Work item: Copy the lines starting at the one that contains "ので、こちらをご覧ください。" and ending at the one that contains "ps://elib.grsu.by/doc/135910. – 2026-2493.", including both, reproducing each character unchanged.

Supplied records:
══════════════════════════════

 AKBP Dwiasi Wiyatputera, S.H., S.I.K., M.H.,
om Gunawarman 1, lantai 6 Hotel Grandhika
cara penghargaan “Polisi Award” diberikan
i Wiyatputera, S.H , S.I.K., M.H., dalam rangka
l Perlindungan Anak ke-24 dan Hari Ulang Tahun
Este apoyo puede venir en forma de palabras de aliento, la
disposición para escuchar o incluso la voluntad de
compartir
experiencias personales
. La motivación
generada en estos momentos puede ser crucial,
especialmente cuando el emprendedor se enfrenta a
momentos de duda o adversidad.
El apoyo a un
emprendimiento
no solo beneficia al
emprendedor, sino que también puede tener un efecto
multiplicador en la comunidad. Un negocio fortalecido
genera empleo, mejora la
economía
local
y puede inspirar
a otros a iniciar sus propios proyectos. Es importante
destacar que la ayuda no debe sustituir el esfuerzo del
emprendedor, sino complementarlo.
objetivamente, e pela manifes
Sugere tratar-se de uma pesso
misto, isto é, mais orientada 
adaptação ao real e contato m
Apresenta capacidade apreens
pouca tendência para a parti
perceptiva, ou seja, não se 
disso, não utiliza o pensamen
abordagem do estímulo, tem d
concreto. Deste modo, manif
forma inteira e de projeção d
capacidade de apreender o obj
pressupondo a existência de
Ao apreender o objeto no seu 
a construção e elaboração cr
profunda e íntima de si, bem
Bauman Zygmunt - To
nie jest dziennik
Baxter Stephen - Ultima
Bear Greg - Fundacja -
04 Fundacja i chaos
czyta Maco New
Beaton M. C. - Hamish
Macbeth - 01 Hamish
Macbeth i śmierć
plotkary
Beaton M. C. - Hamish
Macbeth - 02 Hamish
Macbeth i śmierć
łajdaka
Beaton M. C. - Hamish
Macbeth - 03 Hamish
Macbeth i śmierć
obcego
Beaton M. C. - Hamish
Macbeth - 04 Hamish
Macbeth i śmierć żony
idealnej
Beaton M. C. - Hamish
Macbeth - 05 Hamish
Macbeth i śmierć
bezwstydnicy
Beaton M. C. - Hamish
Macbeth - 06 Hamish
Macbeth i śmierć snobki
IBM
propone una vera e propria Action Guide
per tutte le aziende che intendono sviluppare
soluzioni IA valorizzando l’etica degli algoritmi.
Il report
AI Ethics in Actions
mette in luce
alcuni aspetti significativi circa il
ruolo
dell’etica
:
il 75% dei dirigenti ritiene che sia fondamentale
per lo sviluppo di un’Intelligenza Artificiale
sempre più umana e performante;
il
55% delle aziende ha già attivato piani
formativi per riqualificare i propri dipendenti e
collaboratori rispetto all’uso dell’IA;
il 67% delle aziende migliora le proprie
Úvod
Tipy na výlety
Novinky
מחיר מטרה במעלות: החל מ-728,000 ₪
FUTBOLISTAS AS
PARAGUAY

══════════════════════════════

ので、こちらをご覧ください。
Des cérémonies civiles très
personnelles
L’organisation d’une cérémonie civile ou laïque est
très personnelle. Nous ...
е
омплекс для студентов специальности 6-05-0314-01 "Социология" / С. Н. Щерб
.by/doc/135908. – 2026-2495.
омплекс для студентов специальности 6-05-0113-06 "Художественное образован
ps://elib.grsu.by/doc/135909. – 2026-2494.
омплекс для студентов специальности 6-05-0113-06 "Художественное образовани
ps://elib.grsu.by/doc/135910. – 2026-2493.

══════════════════════════════

Answer to the exercise:
ので、こちらをご覧ください。
Des cérémonies civiles très
personnelles
L’organisation d’une cérémonie civile ou laïque est
très personnelle. Nous ...
е
омплекс для студентов специальности 6-05-0314-01 "Социология" / С. Н. Щерб
.by/doc/135908. – 2026-2495.
омплекс для студентов специальности 6-05-0113-06 "Художественное образован
ps://elib.grsu.by/doc/135909. – 2026-2494.
омплекс для студентов специальности 6-05-0113-06 "Художественное образовани
ps://elib.grsu.by/doc/135910. – 2026-2493.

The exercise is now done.